Dr. Winslow grew up in Portland, Maine, and majored in electrical engineering as a college student at Worcester Polytechnic Institute in Worcester, Massachusetts. He earned his PhD in biomedical engineering at the Johns Hopkins University School of Medicine, and then moved to the Institute for Biomedical Computing at Washington University in St. Louis as a research associate. He returned to the faculty of the Johns Hopkins University School of Medicine in 1991.

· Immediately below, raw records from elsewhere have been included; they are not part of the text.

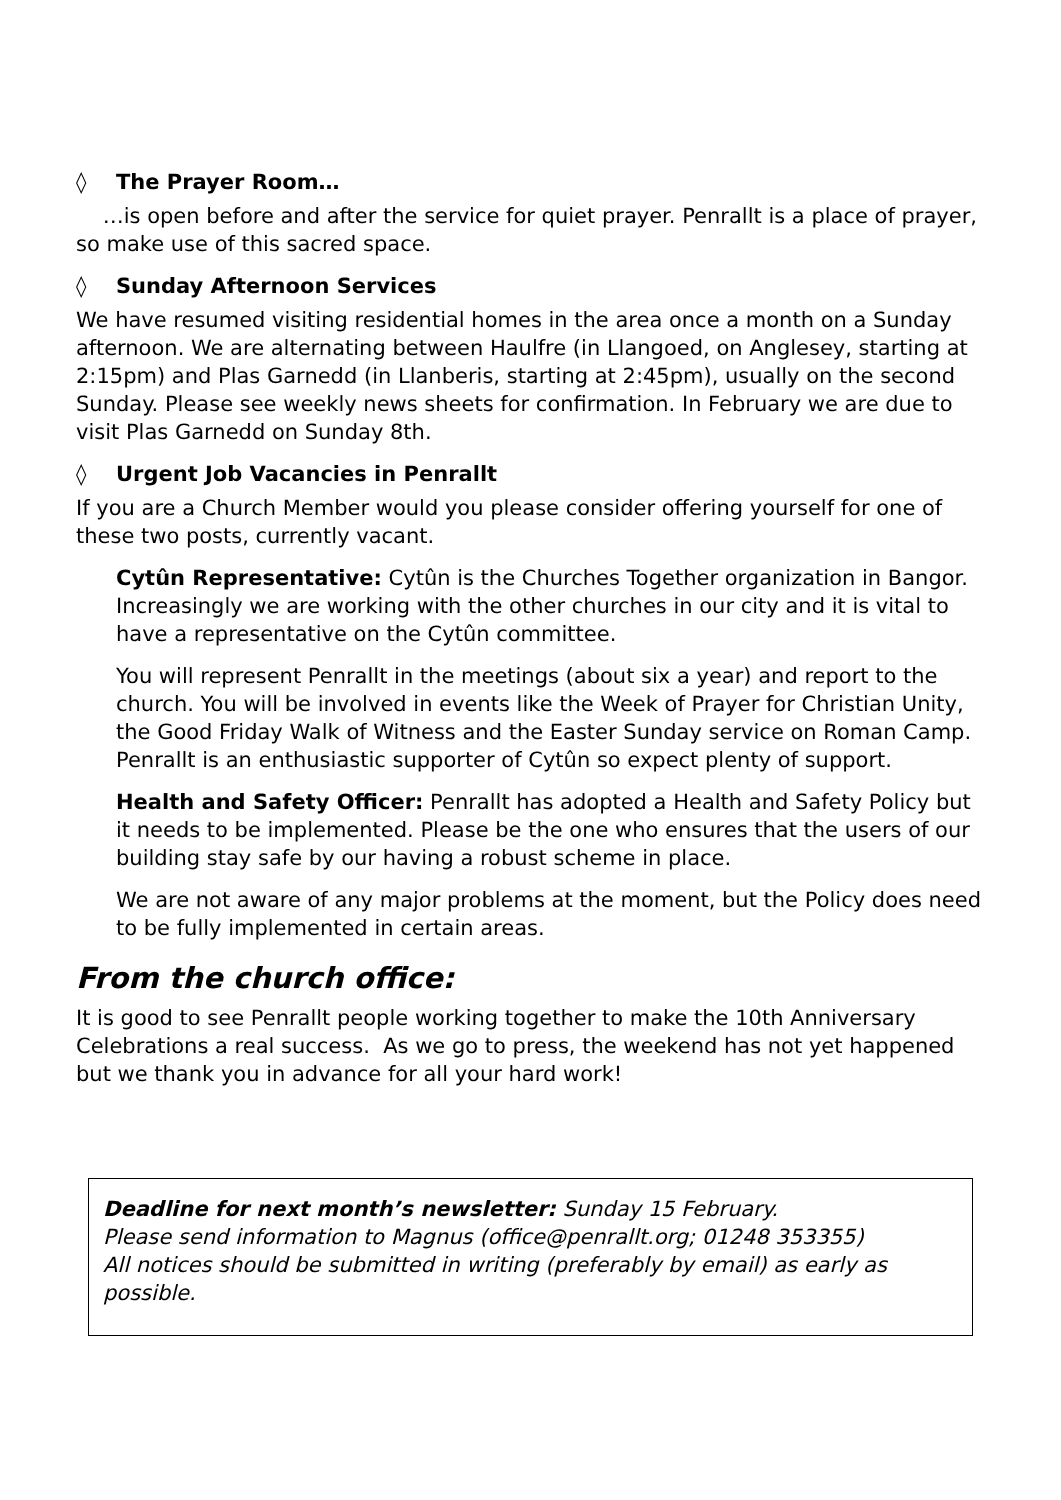◊ The Prayer Room…
…is open before and after the service for quiet prayer. Penrallt is a place of prayer, so make use of this sacred space.
◊ Sunday Afternoon Services
We have resumed visiting residential homes in the area once a month on a Sunday afternoon. We are alternating between Haulfre (in Llangoed, on Anglesey, starting at 2:15pm) and Plas Garnedd (in Llanberis, starting at 2:45pm), usually on the second Sunday. Please see weekly news sheets for confirmation. In February we are due to visit Plas Garnedd on Sunday 8th.
◊ Urgent Job Vacancies in Penrallt
If you are a Church Member would you please consider offering yourself for one of these two posts, currently vacant.
Cytûn Representative: Cytûn is the Churches Together organization in Bangor. Increasingly we are working with the other churches in our city and it is vital to have a representative on the Cytûn committee.
You will represent Penrallt in the meetings (about six a year) and report to the church. You will be involved in events like the Week of Prayer for Christian Unity, the Good Friday Walk of Witness and the Easter Sunday service on Roman Camp. Penrallt is an enthusiastic supporter of Cytûn so expect plenty of support.
Health and Safety Officer: Penrallt has adopted a Health and Safety Policy but it needs to be implemented. Please be the one who ensures that the users of our building stay safe by our having a robust scheme in place.
We are not aware of any major problems at the moment, but the Policy does need to be fully implemented in certain areas.
From the church office:
It is good to see Penrallt people working together to make the 10th Anniversary Celebrations a real success. As we go to press, the weekend has not yet happened but we thank you in advance for all your hard work!
Deadline for next month’s newsletter: Sunday 15 February.
Please send information to Magnus (office@penrallt.org; 01248 353355)
All notices should be submitted in writing (preferably by email) as early as possible.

He is recognized as the founder of the new field of computational medicine, which uses innovative computational models of the molecular biology, physiology, and anatomy of disease to understand, diagnose, and treat disease, and improve patient care. In his role at ICM, Dr. Winslow leads a collaborative team of engineers, mathematicians, computational scientists, and biomedical researchers from the Johns Hopkins University School of Medicine and the Whiting School of Engineering. ICM researchers develop a broad range of computational models of disease, personalize those models using data measured from the patient, and then apply them to diagnose and treat disease in a way that is tailored to the needs of the individual. His own research centers on cardiovascular system function in health and disease. He develops experimentally-based computational models and applies them to gain insights into the molecular basis of arrhythmias. Specifically, he studies computational modeling of intracellular signaling, metabolism, and electrical excitability in cardiac myocytes; biomedical data representation and database design; grid-computing and data-sharing; and integrative modeling of cardiac function in health and disease.
Dr. Kevin Yarema is an associate professor of biomedical engineering at Johns Hopkins University.

He earned BS degrees in biology and bioengineering at Walla Walla College (now Walla Walla University). He obtained a PhD from the Massachusetts Institute of Technology, studying platinum-based cancer drugs in Dr. John Essigmann’s lab. Dr. Yarema then completed a postdoctoral fellowship with Dr. Carolyn Bertozzi’s group at the University of California, Berkeley, where he helped develop “metabolic glycoengineering” technology. He joined Johns Hopkins in July 2001, and currently heads the Laboratory of Cell and Carbohydrate Engineering.

The Yarema Laboratory is located in the Translational Tissue Engineering Center (TTEC) at the Johns Hopkins School of Medicine. His research group first employs glycoengineering strategies to develop small-molecule carbohydrate-based drugs designed to treat cancer, arthritis, cardiovascular disorders, and other diseases. Secondly, they use their technology to improve the design and biomanufacturing of “biologics” – today’s preeminent class of new and emerging drugs that includes immunotherapeutics. Finally, they use metabolic glycoengineering to control stem cell fate, demonstrating the broad application of sugar-based intervention across biomedical disciplines ranging from conventional drug development, the design of emerging biologics, and regenerative medicine.